◆ TUGAS YANG DIKERJAKAN
1. Dalam kutipan tentang Program SM-3T, sebutkan semua sifat yang dirangkai sesudah frasa "calon guru profesional yang".
2. Berikan kembali bagian kutipan tentang Program SM-3T yang dibuka dengan kata-kata yang memuat "Kebijakan Kementerian Pendidikan" dan ditutup dengan "pendiri bangsa Indonesia.", tanpa mengubah satu huruf pun.

◆ KUTIPAN TEKS
━━━━━━━━━━

Kebijakan Kementerian Pendidikan Nasional dalam rangka percepatan pembangunan pendidikan di daerah 3T, adalah Program Maju Bersama Mencerdaskan Indonesia. Program-program tersebut merupakan jawaban untuk mengatasi berbagai permasalahan pendidikan di daerah 3T.
Program SM-3T sebagai salah satu Program Maju Bersama Mencerdaskan Indonesia ditujukan kepada para Sarjana Pendidikan yang belum bertugas sebagai guru, untuk ditugaskan selama satu tahun pada daerah 3T. Program SM-3T dimaksudkan untuk membantu mengatasi kekurangan guru, sekaligus mempersiapkan calon guru profesional yang tangguh, mandiri, dan memiliki sikap peduli terhadap sesama, serta memiliki jiwa untuk mencerdaskan anak bangsa, agar dapat maju bersama mencapai cita-cita luhur seperti yang diamanahkan oleh para pendiri bangsa Indonesia.

━━━━━━━━━━

◆ BARIS DATA

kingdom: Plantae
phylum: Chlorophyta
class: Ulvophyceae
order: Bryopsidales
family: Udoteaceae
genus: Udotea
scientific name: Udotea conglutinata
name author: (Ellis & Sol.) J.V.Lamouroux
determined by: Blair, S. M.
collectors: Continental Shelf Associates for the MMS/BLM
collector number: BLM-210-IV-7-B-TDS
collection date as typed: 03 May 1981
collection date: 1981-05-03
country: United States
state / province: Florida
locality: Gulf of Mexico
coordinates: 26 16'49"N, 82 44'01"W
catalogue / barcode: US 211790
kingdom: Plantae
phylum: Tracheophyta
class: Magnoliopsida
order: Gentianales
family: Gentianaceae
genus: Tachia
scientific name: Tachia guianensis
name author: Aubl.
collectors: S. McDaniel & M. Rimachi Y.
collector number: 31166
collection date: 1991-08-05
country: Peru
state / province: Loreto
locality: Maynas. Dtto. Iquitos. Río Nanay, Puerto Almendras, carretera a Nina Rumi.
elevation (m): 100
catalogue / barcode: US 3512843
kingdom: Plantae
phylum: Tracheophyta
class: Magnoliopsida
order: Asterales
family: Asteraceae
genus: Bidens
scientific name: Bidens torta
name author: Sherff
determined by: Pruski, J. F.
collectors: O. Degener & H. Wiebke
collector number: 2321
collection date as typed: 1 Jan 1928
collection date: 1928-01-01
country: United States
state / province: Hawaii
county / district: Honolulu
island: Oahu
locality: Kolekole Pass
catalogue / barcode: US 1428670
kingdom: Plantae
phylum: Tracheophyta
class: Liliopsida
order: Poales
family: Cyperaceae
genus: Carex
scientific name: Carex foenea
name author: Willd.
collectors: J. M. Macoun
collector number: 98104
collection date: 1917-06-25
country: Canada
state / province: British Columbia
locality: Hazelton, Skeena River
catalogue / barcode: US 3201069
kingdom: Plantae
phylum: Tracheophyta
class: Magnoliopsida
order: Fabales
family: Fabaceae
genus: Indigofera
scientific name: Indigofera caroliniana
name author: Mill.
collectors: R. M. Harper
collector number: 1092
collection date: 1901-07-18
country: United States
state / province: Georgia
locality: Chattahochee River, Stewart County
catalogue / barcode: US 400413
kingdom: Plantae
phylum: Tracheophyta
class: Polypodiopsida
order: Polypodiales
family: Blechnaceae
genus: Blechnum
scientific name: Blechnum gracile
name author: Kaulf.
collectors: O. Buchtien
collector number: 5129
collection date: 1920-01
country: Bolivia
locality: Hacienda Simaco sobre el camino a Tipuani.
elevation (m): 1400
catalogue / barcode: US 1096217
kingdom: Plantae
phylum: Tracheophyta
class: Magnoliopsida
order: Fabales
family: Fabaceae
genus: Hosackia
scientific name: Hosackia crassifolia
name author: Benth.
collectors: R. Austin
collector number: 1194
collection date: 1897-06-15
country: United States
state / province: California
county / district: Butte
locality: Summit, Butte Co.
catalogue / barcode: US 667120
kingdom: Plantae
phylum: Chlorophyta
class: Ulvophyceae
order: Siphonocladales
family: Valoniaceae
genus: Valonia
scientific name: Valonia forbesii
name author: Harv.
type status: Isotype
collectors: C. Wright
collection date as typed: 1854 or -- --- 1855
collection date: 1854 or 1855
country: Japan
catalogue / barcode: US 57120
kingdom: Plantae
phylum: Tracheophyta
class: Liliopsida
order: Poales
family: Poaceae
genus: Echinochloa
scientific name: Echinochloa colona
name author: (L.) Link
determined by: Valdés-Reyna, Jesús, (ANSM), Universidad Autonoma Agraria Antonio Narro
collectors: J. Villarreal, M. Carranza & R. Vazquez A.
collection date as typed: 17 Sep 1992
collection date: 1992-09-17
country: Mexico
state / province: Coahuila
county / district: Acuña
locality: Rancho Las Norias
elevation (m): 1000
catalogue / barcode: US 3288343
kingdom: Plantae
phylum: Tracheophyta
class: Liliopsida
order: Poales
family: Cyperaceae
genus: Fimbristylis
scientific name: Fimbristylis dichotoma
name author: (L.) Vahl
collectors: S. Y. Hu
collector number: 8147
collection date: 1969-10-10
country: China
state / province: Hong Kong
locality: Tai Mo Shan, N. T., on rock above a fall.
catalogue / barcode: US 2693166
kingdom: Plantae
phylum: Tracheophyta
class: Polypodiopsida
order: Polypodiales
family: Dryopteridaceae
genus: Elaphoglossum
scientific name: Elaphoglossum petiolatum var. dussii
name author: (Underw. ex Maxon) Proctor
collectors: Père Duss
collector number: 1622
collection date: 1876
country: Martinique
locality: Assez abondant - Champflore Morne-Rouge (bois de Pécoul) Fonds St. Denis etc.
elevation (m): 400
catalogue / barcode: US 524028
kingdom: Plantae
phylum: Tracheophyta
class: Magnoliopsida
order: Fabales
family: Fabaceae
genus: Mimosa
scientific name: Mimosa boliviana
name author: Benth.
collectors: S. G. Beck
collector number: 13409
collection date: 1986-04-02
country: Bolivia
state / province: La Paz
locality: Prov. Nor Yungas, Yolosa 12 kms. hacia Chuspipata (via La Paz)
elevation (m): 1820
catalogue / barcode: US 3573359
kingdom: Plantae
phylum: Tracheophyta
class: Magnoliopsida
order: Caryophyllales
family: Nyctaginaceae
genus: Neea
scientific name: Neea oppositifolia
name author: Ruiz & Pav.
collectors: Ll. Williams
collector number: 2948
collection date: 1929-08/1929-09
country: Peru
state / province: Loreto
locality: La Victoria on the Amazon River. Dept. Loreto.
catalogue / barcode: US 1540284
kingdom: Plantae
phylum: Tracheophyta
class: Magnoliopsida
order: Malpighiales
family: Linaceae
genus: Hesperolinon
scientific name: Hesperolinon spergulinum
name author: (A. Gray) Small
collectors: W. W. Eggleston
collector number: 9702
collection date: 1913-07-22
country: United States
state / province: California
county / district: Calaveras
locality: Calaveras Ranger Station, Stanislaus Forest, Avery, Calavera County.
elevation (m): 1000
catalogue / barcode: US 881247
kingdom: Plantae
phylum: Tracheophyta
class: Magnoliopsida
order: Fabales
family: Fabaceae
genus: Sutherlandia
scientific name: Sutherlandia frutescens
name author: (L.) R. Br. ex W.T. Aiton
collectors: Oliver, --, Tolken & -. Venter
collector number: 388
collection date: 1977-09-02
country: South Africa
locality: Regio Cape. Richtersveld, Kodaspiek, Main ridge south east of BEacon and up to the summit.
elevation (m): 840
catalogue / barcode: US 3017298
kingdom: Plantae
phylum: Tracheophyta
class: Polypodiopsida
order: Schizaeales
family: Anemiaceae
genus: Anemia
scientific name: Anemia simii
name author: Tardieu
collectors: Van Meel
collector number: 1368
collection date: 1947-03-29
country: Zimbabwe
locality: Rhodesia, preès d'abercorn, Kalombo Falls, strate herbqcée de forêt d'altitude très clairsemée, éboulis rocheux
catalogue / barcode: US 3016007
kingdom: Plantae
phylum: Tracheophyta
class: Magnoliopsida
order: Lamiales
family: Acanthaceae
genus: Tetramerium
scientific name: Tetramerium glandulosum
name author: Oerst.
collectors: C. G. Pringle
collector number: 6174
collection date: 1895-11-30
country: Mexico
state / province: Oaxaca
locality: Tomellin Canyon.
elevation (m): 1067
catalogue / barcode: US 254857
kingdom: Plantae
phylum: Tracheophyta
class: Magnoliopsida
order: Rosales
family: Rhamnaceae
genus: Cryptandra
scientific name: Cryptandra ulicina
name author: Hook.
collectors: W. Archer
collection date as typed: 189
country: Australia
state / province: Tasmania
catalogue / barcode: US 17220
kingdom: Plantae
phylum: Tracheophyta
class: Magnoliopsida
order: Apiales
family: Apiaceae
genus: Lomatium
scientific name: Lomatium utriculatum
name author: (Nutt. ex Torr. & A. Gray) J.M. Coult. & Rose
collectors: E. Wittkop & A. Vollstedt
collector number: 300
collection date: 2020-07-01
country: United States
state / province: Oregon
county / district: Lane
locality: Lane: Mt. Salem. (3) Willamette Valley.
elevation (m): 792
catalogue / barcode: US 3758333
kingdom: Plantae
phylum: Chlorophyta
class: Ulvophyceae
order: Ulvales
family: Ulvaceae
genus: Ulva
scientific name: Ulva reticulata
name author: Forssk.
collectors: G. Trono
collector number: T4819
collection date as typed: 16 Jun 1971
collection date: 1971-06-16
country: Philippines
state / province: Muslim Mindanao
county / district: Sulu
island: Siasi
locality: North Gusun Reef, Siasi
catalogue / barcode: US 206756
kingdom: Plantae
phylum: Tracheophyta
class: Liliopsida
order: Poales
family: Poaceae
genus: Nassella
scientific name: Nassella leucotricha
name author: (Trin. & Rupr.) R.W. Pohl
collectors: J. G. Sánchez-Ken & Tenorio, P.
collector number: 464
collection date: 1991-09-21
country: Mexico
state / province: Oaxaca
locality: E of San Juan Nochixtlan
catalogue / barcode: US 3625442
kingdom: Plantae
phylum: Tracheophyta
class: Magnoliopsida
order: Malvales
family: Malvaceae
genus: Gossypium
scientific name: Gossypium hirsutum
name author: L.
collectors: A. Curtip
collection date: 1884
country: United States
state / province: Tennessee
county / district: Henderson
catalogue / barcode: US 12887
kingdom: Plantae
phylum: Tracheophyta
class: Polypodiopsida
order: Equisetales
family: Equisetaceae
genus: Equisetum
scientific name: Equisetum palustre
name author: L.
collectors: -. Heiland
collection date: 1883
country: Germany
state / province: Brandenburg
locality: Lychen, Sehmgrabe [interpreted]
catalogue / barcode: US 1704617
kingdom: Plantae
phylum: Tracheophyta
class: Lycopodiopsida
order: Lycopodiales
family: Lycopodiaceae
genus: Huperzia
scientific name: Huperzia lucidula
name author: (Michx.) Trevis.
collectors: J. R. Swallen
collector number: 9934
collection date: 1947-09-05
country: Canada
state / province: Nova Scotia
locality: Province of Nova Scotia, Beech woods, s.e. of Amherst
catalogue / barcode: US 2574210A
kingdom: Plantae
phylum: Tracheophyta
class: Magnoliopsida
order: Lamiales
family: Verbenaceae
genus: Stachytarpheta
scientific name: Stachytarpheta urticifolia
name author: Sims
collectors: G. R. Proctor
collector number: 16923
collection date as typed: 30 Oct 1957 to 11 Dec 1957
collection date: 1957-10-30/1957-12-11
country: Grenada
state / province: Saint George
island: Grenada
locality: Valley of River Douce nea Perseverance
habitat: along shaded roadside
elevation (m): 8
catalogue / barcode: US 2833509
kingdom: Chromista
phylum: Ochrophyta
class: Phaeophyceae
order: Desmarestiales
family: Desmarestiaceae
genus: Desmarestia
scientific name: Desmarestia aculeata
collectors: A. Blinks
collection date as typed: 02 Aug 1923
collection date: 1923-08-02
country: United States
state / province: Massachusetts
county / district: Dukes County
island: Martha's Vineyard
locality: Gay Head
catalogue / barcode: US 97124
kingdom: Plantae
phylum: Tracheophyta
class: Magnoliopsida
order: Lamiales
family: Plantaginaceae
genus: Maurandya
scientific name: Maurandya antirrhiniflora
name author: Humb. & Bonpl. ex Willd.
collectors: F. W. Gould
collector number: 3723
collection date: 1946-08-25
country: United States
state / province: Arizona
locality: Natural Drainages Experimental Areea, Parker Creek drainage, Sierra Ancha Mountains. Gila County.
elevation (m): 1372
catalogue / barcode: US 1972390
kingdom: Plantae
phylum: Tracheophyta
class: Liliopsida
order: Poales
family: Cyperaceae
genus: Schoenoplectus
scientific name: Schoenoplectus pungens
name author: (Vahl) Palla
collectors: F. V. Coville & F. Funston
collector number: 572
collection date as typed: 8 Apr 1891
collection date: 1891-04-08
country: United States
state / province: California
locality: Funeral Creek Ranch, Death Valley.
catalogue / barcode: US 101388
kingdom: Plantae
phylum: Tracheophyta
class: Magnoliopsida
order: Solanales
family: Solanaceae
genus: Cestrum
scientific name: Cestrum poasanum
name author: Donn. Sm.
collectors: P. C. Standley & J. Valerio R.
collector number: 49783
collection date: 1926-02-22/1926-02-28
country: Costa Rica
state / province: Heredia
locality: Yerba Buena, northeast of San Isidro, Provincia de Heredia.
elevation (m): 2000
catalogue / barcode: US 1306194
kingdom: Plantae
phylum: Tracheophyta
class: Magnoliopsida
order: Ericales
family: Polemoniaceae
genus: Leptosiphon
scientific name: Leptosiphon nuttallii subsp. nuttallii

━━━━━━━━━━

◆ HASIL JAWABAN
1.
- tangguh
- mandiri
- memiliki sikap peduli terhadap sesama
- memiliki jiwa untuk mencerdaskan anak bangsa

2.
Kebijakan Kementerian Pendidikan Nasional dalam rangka percepatan pembangunan pendidikan di daerah 3T, adalah Program Maju Bersama Mencerdaskan Indonesia. Program-program tersebut merupakan jawaban untuk mengatasi berbagai permasalahan pendidikan di daerah 3T.
Program SM-3T sebagai salah satu Program Maju Bersama Mencerdaskan Indonesia ditujukan kepada para Sarjana Pendidikan yang belum bertugas sebagai guru, untuk ditugaskan selama satu tahun pada daerah 3T. Program SM-3T dimaksudkan untuk membantu mengatasi kekurangan guru, sekaligus mempersiapkan calon guru profesional yang tangguh, mandiri, dan memiliki sikap peduli terhadap sesama, serta memiliki jiwa untuk mencerdaskan anak bangsa, agar dapat maju bersama mencapai cita-cita luhur seperti yang diamanahkan oleh para pendiri bangsa Indonesia.